パク・チャンヌクは『お嬢さん』の監督だったのか。刑事ものなんだけど被害者の妻に恋してしまうという、その妻が夫殺しの容疑者だったからけっこう複雑なストーリーなのが評価の難しいところ。刑事どらまよりは恋愛ドラマか。ちょっと変則的というか、この監督は凝りすぎるというか、二部構成的で同じ話を繰り返すのが『お嬢さん』と同じパターンだったが、あのときは視点の移動があったから面白かったのだ。

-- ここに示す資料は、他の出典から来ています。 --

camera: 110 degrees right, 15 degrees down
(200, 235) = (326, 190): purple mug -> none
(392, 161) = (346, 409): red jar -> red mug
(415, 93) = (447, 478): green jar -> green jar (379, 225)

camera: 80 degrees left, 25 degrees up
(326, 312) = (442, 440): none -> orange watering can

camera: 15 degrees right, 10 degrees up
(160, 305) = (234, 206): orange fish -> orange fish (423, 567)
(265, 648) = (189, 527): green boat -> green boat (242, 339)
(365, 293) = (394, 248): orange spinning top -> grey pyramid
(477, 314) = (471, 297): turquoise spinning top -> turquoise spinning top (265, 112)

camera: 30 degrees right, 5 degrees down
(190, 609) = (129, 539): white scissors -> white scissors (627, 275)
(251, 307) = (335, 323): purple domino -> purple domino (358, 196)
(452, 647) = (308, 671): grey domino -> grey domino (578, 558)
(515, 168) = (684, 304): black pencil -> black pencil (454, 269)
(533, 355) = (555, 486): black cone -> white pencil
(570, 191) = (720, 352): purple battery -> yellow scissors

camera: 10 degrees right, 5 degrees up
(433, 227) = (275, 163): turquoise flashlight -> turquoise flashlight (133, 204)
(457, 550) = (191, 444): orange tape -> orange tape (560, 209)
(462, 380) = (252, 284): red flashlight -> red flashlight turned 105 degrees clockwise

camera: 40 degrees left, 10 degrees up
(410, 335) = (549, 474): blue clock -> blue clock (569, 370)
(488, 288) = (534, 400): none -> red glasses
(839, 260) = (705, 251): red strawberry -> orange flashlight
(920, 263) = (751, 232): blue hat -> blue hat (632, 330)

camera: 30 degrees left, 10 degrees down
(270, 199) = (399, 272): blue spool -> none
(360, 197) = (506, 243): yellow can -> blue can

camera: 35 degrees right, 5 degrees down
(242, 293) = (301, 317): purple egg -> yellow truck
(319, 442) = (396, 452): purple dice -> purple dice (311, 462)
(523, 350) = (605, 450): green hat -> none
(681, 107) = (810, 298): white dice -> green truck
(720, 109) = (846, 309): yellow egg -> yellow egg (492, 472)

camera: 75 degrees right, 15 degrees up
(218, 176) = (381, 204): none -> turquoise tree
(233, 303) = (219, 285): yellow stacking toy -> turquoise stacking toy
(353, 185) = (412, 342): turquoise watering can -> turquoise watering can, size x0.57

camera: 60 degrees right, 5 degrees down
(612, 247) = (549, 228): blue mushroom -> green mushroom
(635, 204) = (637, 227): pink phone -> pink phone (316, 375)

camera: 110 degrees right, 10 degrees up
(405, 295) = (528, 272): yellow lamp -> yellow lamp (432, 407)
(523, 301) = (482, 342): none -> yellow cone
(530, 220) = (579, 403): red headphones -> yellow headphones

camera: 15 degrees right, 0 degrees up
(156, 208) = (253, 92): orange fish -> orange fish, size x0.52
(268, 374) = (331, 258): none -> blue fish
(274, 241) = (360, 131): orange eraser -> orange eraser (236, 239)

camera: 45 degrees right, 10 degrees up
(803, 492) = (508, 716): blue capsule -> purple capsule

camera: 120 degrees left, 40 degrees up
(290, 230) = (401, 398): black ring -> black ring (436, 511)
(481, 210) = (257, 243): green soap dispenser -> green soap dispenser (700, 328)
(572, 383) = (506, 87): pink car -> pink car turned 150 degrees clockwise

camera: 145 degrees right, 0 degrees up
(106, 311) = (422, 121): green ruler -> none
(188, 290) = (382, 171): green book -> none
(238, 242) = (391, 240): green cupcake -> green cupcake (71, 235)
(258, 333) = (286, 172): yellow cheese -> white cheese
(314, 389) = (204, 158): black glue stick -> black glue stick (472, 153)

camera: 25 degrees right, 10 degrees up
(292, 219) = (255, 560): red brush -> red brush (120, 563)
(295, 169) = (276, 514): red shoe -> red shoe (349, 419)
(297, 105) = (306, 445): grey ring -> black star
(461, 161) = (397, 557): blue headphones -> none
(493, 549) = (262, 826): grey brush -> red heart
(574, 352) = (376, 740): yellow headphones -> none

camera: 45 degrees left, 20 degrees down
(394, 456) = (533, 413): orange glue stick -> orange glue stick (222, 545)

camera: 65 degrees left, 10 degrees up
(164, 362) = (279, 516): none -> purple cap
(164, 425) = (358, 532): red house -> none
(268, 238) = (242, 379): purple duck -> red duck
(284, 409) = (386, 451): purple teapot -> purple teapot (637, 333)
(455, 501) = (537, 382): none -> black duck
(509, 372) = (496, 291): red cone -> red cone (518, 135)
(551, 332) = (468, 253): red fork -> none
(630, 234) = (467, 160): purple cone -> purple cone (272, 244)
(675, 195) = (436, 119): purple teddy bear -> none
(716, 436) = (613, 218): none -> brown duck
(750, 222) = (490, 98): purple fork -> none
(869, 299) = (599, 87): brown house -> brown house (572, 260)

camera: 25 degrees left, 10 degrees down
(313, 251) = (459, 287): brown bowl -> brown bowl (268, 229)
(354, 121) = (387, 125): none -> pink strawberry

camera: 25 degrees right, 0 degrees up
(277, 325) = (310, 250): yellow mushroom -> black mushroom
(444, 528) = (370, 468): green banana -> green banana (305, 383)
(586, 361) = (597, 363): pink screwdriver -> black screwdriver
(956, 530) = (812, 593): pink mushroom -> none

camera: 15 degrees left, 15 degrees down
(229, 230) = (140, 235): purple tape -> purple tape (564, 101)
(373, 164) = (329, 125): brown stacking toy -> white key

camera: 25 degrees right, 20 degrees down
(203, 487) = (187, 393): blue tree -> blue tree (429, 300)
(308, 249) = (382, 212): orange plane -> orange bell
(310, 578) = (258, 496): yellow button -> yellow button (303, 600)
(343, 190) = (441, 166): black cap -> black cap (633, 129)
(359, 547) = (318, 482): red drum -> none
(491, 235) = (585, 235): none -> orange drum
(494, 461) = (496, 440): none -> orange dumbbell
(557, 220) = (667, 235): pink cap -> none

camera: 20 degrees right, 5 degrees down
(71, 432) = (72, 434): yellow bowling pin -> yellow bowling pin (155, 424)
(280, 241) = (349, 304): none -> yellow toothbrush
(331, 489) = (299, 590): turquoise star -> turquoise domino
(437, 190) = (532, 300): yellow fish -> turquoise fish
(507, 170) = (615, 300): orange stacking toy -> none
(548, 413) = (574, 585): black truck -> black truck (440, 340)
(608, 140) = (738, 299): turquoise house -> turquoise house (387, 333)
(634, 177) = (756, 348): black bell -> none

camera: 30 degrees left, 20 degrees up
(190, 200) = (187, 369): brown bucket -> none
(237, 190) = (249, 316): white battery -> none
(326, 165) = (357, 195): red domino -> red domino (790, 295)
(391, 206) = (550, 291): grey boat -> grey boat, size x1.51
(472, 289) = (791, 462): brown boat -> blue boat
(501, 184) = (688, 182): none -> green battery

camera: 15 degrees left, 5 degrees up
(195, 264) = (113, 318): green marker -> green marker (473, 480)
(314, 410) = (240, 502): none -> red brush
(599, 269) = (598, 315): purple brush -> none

今回も視点の移動は感じられるが大体が刑事視線だから無理があるのかもしれない。容疑者の女性が中国系で魅力的なんだがストーリーも日本占領時代のことも絡んでくるのだが、そこが端折り過ぎたのか、最初から入れなくて良かったのか、ストーリーを複雑にしただけだった。この女性の狙いはなんだったのかがイマイチはっきりしないのだ。

中国から韓国へ亡命したような感じなのだが、もう一つ理由が明確ではない。韓国人の男を騙すというより、そこに男尊女卑的な支配関係があるのだ。刑事は今の韓国人男子のような夫婦共働き家庭なのだが、奥さんが原発に勤めているというそこももっと深掘りしたかったような感じも受けるのだが、そのことが特別に問題視されているのではない。でも原発事故があって中国人がそれを観光に来ると言っていたのでそこはギャク的な感じなのかもしれなかった。

去年の韓国の賞を総取りしたような宣伝なのだが韓国事情に疎いとよくわからないことがあるようだ。中国からやってきたという女性というのが何か意味深いようで、それがよくわからなかったが脱北者みたいな感じなのかなとは思った。むしろ脱北者に出来ない配慮があったのではないか?

ラストの海に消えるシーンは普通なら考えられないシーンなのだが、そこは詩的に映像化したと思う。けっこう情景としてはいいシーンなのだ。ただストーリー的にはわかりにくい。この監督はストーリーよりも映像第一みたいなところがある。まあ、韓国の鈴木清順というところだろうか?